Expats heading to Prague urged to avoid dodgy landlords

Expats heading to Prague urged to avoid dodgy landlords

Expats heading to Prague urged to avoid dodgy landlords

Expat entrepreneurs heading for Prague need to watch out for dodgy landlords and their sneaky tricks.

Even for those who never sign anything without examining the small print with a magnifying glass, Prague landlords need close surveillance! Stories of locals as well as expats being scammed by lowlife landlords are part of Prague’s legends, with newcomers especially warned to take great care before signing on.

One of the worst and definitely dirtiest scams perpetrated on unsuspecting expats is the presentation of a totally unfair rental contract, especially if the document is a translation from Czech to English. The only way to ensure that what you’re reading is a true translation from the original is to have a bilingual friend or trustworthy lawyer check it out. One very important right prevents landlords from evicting their tenants if and when it suits them, as the contract must either come to its stated end or three months’ written notice to leave must be given.

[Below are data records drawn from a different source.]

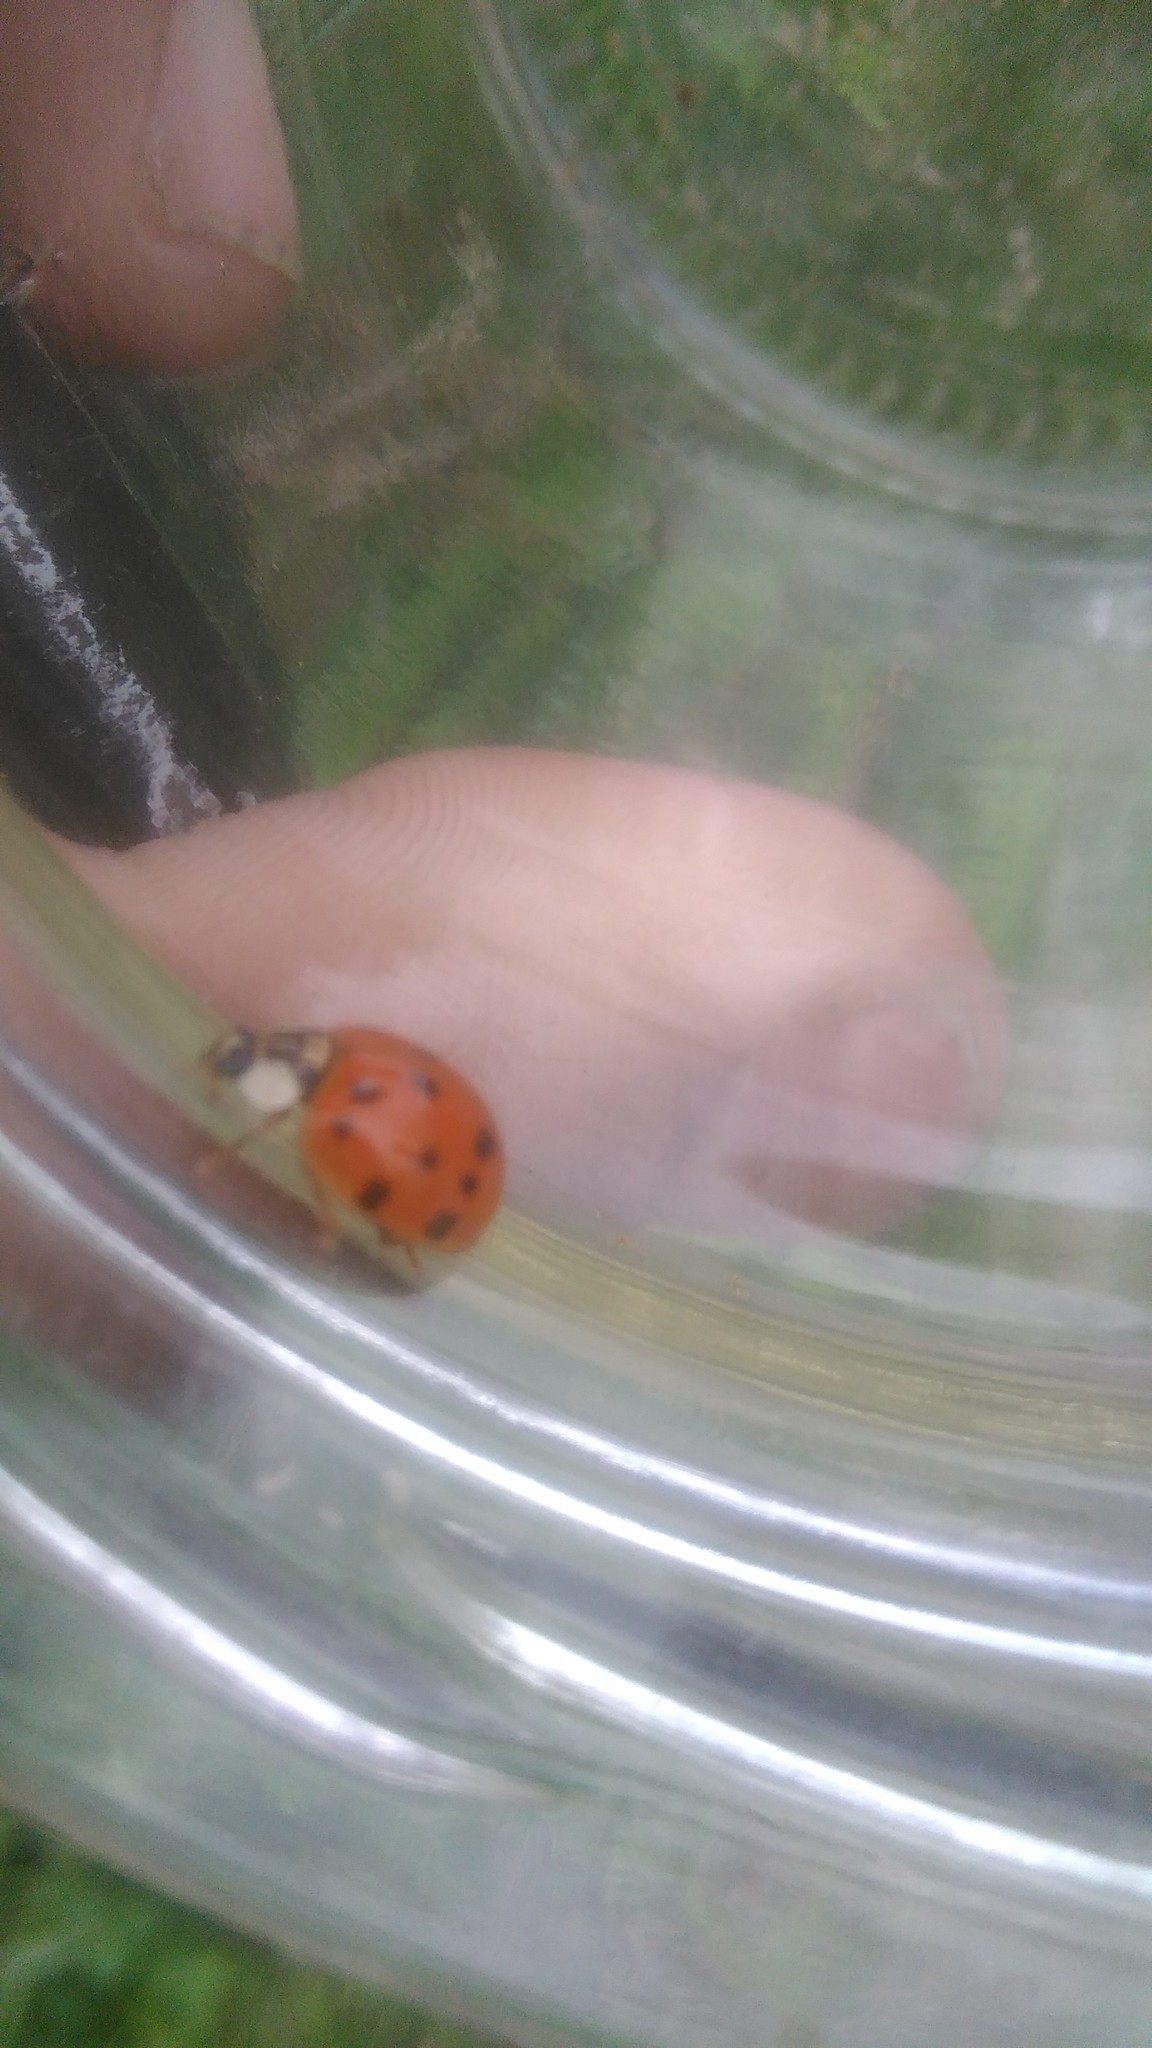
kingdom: Animalia
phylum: Arthropoda
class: Insecta
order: Coleoptera
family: Coccinellidae
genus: Harmonia
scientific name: Harmonia axyridis
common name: Harlequin ladybird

Other well-known scams include overcharging for electricity and other necessary utilities, simply by insisting payment is made directly to the landlord. The way around this common trick is to insist all utilities are in your name and the bills are sent to your address. Another scam is failing to return your deposit when your rental contract ends, using excuses such as damage to contents. Getting around this is straightforward in that detailed photos of your accommodation can be taken and stored on your smartphone, thus proving any problems were there at the time of renting. Normal wear and tear is not your liability.

Raising your rent over and above the permitted amount is another popular trick used by dodgy landlords, all of whom assume expat tenants have no idea about the republic’s laws. Rental charges cannot be raised by more than 20 per cent over a period of three years, and any new charges only take effect three months after they’ve been announced.